= To-do list =
1) Find every line in the records that contains the word "point", matching case exactly, and copy each of those lines.
2) Write the next part of the notes on GPU programming and CUDA, picking up after their last line.

= Source =
Programming Massively Parallel Programming -1

GraGrass·2024년 3월 27일

Programming Massively Parallel Programming

I. Introduction

CPU : Latency Oriented Design

High Clock Frequency
Large Caches

Convert long latency memory accesses to short latency cache accesses

Sophisticated Control

Branch prediction for reduced branch latency
Data forwarding for reduced data latency

Powerful ALU

Reduced operation latency

GPU: Throughput Oriented Design

Moderate Clock Frequency
Small Caches

To boost memory throughput

Simple Control

No branch prediction
No data forwarding

Energy Efficient ALUs

Many, long latency but heavily pipelined for high throughput

Require masive number of threads to tolerate latencies

Application Benefit

CPUs for sequential parts where latency matters

CPUs can be 10+X faster than GPUs for sequential code

GPUs for parallel parts where throughput wins

GPUs can be 10+X faster than CPUs for parallel code

Parallelism Scalability

Algorithm Complexity and Data Scalability

Load Balance

The total amout of time to complete a parallel job is limited by the thread that takes the longest to finish

II. CUDA intro

Integrated host+device app C program

Serial or modestly parallel parts in host C code
Highly parallel parts in device SPMD 'kernel' C code

Threads

Array of Parallel Threads

A CUDA kernel is executed by a grid(array) of threads

All threads in a grid run the same kernel code (SPMD)
Each thread has an index that it uses to compute memory addresses and make control decision

Thread Blocks: Scalable Cooperation

Divide thread array into multiple blocks

Threads within a block cooperate via shared memory, atomic operations and barrier synchronization
Threads in different blocks cooperate less

API Functions

CUDA Device Memory Management API Functions

cudaMalloc()

Allocates object in the device global memory
Two parameters
Address of a pointer to the allocated object
Size of allocated object in terms of bytes

cudaFree()

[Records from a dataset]
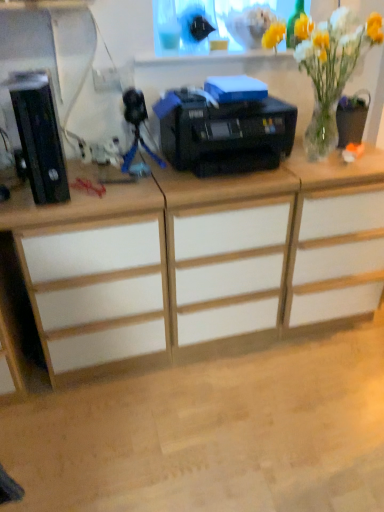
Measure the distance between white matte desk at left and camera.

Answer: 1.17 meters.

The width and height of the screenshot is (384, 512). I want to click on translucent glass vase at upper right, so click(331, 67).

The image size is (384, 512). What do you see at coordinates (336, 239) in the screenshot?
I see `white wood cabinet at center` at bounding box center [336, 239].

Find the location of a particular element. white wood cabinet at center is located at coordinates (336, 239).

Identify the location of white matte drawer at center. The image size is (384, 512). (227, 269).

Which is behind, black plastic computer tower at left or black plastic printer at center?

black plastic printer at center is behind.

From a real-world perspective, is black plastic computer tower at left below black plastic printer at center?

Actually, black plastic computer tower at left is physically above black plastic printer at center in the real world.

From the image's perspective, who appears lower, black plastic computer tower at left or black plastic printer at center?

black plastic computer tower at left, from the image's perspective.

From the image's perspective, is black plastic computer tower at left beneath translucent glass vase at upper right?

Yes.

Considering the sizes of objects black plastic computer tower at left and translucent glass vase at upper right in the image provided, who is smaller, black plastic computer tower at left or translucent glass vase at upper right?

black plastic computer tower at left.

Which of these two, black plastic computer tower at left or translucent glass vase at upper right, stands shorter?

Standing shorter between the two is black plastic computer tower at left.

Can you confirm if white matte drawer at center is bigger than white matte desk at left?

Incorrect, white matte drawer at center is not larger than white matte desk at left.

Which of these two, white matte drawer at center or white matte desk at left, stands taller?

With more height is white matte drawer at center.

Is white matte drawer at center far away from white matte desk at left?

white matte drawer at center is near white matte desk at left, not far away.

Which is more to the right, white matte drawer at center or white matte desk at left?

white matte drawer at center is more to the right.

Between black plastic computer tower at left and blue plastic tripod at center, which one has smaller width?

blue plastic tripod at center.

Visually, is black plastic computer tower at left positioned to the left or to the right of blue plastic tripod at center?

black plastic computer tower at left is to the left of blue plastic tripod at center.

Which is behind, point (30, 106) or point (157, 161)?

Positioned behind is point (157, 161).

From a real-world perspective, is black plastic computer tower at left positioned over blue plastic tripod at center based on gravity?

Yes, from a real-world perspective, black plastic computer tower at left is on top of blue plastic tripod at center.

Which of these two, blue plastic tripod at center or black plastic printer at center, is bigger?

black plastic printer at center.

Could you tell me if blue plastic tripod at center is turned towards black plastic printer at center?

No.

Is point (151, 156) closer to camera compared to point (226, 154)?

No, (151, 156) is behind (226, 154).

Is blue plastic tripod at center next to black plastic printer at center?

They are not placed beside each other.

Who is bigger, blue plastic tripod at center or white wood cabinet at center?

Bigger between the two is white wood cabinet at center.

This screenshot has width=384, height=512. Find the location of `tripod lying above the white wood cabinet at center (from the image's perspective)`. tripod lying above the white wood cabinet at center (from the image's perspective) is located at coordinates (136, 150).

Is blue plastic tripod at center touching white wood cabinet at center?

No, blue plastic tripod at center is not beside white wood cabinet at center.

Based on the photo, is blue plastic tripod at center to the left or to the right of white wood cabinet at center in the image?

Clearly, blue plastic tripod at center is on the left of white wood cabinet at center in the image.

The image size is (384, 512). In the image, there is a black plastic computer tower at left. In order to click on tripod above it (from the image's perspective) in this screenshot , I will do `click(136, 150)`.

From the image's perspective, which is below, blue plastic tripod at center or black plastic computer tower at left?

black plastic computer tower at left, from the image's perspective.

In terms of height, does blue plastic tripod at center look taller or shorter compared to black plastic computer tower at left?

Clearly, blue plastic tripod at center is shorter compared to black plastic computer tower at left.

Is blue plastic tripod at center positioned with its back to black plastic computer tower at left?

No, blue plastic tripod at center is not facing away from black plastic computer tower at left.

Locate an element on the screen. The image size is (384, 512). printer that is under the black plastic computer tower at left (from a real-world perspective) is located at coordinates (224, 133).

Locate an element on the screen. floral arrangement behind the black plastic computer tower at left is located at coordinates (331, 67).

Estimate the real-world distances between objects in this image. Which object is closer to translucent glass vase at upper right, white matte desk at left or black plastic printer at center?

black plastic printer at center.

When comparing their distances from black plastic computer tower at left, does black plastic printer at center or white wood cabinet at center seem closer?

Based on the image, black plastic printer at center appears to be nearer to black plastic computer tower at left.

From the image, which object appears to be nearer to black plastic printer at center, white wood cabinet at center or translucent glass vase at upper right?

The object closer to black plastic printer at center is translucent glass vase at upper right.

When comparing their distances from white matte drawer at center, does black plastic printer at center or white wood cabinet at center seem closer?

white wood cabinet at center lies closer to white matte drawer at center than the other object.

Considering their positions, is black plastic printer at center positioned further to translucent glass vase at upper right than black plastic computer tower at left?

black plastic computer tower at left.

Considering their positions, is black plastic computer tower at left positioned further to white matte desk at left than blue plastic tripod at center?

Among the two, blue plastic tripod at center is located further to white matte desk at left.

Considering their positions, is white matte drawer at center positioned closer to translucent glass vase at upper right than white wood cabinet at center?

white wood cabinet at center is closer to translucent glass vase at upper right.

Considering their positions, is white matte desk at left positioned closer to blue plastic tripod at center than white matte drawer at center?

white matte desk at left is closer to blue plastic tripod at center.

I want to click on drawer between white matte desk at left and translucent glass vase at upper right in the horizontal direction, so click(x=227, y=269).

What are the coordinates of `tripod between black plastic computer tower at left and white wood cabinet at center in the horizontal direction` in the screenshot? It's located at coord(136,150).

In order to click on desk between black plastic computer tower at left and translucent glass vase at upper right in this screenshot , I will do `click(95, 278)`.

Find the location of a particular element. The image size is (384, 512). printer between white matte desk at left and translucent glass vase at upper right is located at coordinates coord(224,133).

= Answers given =
1)
Which is behind, point (30, 106) or point (157, 161)?
Positioned behind is point (157, 161).
Is point (151, 156) closer to camera compared to point (226, 154)?

2)
Frees object from device global memory
Pointer to freed object

Host-Device Data Transfer API functions

cudaMemcpy()

Memory data transfer
Requires four parameters
ο Pointer to destination
ο Pointer to source
ο Number of bytes copied
ο Type/Direction of transfer

vecAdd.function

#include <cuda.h>

void vecAdd(float* h_A, float* h_B, float* h_C, int n)
{
	int size = n* sizeof(float);
	float *d_A *d_B, *d_C;
	
    // Allocate Device Memory for A,B and C
	cudaMalloc((void **) &d_A, size);
    cudaMemcpy(d_A, h_A, size, cudaMemcpyHostToDevice);
    cudaMalloc((void **) &d_B, size);
    cudaMemcpy(d_B, h_B, size, cudaMemcpyHostToDevice);
    
    cudaMalloc((void **) &d_C, size);
    
    // Kernel invocation code 
    vecAddKernel<<<ceil(n/256.0), 256>>>(d_A, d_B, d_C, n);
    cudaMemcpy(h_C, d_C, size, cudaMemcpyDeviceToHost);
    
    // Free device memory for A, B, C    
    cudaFree(d_A); cudaFree(d_B); cudaFree(d_C); 
}

Kernel Function

// Compute vector sum C = A + B
// Each thread performs one pair-wise addition

__global__
void vecAddKernel(float* d_A, float* d_B, float* d_C)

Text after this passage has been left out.